Lt. Fisher came to see him. Id. He states that Hague and Fisher were not impartial, but instead began assassinating his character. Id. at 6-7. During the conversation, Plaintiff explained that Cunningham’s behavior bothered him because he is from West Africa. Id. at 7. Hague asked Plaintiff how Hague could be certain that Cunningham was not South African. Id. Plaintiff states he then realized that Hague was not there to investigate his complaint about Cunningham. Id. He alleges that on February 11, 2021, the same officers who admitted him to the “psy room” came back to taunt him, pointing at him through the glass window stating ‘“yea that’s the one.’” Id.

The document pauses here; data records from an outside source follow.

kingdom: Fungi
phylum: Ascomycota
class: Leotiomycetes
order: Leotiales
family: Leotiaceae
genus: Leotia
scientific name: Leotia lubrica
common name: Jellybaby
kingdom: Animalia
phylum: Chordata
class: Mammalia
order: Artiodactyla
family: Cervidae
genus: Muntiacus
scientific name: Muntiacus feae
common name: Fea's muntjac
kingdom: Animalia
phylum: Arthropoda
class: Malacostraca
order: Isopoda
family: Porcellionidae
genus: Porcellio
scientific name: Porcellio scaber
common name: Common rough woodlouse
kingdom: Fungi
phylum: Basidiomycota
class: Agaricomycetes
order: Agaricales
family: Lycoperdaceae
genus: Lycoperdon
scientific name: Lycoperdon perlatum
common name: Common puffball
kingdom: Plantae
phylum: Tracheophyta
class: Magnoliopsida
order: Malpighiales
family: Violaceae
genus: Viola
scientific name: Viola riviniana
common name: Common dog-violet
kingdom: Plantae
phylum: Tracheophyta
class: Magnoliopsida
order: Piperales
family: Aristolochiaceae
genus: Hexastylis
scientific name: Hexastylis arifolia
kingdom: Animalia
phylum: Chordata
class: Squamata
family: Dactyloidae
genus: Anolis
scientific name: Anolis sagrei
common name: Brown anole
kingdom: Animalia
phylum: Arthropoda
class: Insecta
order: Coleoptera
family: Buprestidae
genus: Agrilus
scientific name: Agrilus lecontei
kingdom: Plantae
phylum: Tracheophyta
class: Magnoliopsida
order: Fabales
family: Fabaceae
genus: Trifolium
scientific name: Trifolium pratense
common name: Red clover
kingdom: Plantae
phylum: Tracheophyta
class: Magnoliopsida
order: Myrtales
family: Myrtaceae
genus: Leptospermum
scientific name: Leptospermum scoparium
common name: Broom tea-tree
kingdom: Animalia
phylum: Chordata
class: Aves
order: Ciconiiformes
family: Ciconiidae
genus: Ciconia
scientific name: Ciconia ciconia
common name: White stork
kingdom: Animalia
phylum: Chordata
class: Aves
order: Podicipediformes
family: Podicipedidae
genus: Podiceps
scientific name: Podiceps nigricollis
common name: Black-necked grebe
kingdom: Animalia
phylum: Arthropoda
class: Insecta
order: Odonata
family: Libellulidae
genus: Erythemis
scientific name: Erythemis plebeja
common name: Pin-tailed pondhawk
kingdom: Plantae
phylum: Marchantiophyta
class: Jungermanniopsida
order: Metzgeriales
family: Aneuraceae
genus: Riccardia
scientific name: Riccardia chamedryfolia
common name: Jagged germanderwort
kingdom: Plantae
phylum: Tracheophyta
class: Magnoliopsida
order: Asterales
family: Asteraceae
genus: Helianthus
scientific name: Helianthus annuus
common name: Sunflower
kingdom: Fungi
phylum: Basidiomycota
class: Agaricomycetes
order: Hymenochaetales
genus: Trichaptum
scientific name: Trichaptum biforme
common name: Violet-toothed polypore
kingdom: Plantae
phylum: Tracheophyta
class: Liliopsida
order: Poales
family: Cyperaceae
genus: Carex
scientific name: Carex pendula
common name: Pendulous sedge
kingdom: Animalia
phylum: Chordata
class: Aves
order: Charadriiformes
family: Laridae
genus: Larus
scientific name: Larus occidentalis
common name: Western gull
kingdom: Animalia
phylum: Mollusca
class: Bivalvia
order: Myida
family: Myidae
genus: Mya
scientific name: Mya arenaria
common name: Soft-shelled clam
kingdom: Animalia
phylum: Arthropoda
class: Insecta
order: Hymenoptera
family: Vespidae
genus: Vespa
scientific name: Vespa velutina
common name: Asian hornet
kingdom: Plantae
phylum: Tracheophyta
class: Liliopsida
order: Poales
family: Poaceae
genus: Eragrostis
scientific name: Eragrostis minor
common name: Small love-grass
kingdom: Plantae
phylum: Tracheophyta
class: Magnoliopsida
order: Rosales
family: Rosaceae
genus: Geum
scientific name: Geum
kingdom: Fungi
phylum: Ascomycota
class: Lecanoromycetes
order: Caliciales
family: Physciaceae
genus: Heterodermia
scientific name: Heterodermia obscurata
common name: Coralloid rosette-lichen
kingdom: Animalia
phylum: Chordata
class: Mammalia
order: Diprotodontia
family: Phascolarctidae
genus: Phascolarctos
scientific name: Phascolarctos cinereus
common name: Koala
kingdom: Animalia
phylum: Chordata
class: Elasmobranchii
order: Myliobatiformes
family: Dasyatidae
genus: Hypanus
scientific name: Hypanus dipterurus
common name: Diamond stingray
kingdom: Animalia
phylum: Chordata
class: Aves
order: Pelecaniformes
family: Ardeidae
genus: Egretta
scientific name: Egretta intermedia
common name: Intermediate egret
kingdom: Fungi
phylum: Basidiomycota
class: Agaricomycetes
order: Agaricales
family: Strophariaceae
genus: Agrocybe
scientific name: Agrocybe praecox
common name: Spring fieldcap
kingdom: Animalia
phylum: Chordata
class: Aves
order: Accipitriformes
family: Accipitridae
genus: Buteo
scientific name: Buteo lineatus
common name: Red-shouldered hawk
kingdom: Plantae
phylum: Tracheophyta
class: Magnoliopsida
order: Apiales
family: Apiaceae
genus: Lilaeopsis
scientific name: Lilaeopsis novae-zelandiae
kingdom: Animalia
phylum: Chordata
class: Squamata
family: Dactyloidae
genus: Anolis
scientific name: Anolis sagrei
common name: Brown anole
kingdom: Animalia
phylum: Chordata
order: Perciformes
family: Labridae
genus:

As relief, Plaintiff seeks immediate release or to be placed on home detention. ECF No. 4 at 8. He provides a document with signatures from two other inmates attesting to Cunningham’s

imitation of African accents. Id. at 9. Discussion Sections 1915(e)(2)(B) and 1915A of 28 U.S.C. require the Court to conduct an initial screening of this complaint. The Court is required to dismiss a complaint if the action (i) is frivolous or malicious; (ii) fails to state a claim upon which relief may be granted; or (iii) seeks monetary relief against a defendant who is immune from such relief. 28 U.S.C. §§ 1915(e)(2)(B) and 1915A(b). Plaintiff was provided with an opportunity to amend the complaint and was advised that the allegations concerning Cunningham’s conduct did not state a claim of retaliation because “[n]othing about this assertion indicates that Dulleh was engaged in the exercise of a constitutionally protected right.” ECF No. 3 at 2. Plaintiff’s description of Cunningham’s conduct, as well as the other officers mentioned, fails to state an Eighth Amendment claim. Verbal abuse of inmates by guards, without more, states no claim of assault. Henslee v. Lewis, 153 F. App’x 178, 180 (4th Cir. 2005) (citing Collins v. Cundy, 603 F.2d 825, 827 (10th Cir. 1979)). Prison officials cannot be held liable for violating the Eighth Amendment unless they

knew of, and then disregarded, an excessive risk to inmate health or safety. Farmer v. Brennan, 511 U.S. 825, 837 (1994). “An accidental or inadvertent response to a known risk is insufficient to create Eighth Amendment liability.” Anderson v. Kingsley, 877 F.3d 539, 544 (4th Cir. 2017). While this Court does not condone correctional officers’ unprofessional taunting of Plaintiff’s manner of speech, the conduct attributed to Cunningham and the other officers who did not take action in response to Plaintiff’s complaint falls far short of the cruel and unusual punishment prohibited by the Eighth Amendment. Additionally, while Plaintiff filed an administrative remedy procedure complaint (“ARP”) regarding Cunningham’s conduct, see ECF No. 6-1 at 5, there is no indication that adverse actions were taken against Plaintiff in retaliation for his filing the ARP.

See Booker v. S. Carolina Dep’t of Corrections, 855 F.3d 533, 545 (4th Cir. 2017) (retaliation for accessing administrative remedies states a cognizable claim).